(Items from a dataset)
★ ★ ★ ★ ★ ★ ★

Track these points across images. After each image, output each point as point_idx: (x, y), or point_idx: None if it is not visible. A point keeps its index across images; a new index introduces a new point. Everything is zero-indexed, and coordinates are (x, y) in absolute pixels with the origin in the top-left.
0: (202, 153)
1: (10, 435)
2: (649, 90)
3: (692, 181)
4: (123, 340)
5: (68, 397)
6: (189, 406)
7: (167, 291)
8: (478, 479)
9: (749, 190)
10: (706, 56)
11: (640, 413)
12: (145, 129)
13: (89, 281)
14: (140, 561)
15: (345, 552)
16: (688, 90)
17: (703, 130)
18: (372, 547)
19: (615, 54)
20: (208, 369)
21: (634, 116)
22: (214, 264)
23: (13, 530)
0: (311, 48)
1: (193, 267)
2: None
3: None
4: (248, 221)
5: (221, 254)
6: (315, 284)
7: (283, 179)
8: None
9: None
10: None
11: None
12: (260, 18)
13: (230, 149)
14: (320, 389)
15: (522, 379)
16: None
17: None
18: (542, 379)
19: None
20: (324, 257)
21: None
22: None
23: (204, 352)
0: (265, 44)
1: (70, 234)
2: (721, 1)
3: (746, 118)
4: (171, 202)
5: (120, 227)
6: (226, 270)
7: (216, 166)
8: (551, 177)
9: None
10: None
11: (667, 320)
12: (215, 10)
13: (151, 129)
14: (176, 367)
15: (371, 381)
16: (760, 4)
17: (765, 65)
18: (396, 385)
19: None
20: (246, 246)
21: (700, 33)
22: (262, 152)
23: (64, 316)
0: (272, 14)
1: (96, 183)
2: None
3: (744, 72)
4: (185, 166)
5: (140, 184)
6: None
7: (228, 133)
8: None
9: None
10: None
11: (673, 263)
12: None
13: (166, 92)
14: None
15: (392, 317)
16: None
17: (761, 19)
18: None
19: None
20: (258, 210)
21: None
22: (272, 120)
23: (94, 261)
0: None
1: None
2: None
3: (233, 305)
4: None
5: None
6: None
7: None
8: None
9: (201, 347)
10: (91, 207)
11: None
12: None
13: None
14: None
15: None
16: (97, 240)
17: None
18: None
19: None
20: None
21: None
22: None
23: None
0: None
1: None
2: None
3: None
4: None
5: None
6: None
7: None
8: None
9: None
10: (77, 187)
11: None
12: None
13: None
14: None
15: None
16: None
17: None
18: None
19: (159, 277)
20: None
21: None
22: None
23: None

★ ★ ★ ★ ★ ★ ★

▸ Your objective
Rewrite the records above, changing every "point_idx" to "point_id" and leaving everything else untouched.

▸ Expected output
Track these points across images. After each image, output each point as point_id: (x, y), or point_id: None if it is not visible. A point keeps its index across images; a new index introduces a new point. Everything is zero-indexed, and coordinates are (x, y) in absolute pixels with the origin in the top-left.
0: (202, 153)
1: (10, 435)
2: (649, 90)
3: (692, 181)
4: (123, 340)
5: (68, 397)
6: (189, 406)
7: (167, 291)
8: (478, 479)
9: (749, 190)
10: (706, 56)
11: (640, 413)
12: (145, 129)
13: (89, 281)
14: (140, 561)
15: (345, 552)
16: (688, 90)
17: (703, 130)
18: (372, 547)
19: (615, 54)
20: (208, 369)
21: (634, 116)
22: (214, 264)
23: (13, 530)
0: (311, 48)
1: (193, 267)
2: None
3: None
4: (248, 221)
5: (221, 254)
6: (315, 284)
7: (283, 179)
8: None
9: None
10: None
11: None
12: (260, 18)
13: (230, 149)
14: (320, 389)
15: (522, 379)
16: None
17: None
18: (542, 379)
19: None
20: (324, 257)
21: None
22: None
23: (204, 352)
0: (265, 44)
1: (70, 234)
2: (721, 1)
3: (746, 118)
4: (171, 202)
5: (120, 227)
6: (226, 270)
7: (216, 166)
8: (551, 177)
9: None
10: None
11: (667, 320)
12: (215, 10)
13: (151, 129)
14: (176, 367)
15: (371, 381)
16: (760, 4)
17: (765, 65)
18: (396, 385)
19: None
20: (246, 246)
21: (700, 33)
22: (262, 152)
23: (64, 316)
0: (272, 14)
1: (96, 183)
2: None
3: (744, 72)
4: (185, 166)
5: (140, 184)
6: None
7: (228, 133)
8: None
9: None
10: None
11: (673, 263)
12: None
13: (166, 92)
14: None
15: (392, 317)
16: None
17: (761, 19)
18: None
19: None
20: (258, 210)
21: None
22: (272, 120)
23: (94, 261)
0: None
1: None
2: None
3: (233, 305)
4: None
5: None
6: None
7: None
8: None
9: (201, 347)
10: (91, 207)
11: None
12: None
13: None
14: None
15: None
16: (97, 240)
17: None
18: None
19: None
20: None
21: None
22: None
23: None
0: None
1: None
2: None
3: None
4: None
5: None
6: None
7: None
8: None
9: None
10: (77, 187)
11: None
12: None
13: None
14: None
15: None
16: None
17: None
18: None
19: (159, 277)
20: None
21: None
22: None
23: None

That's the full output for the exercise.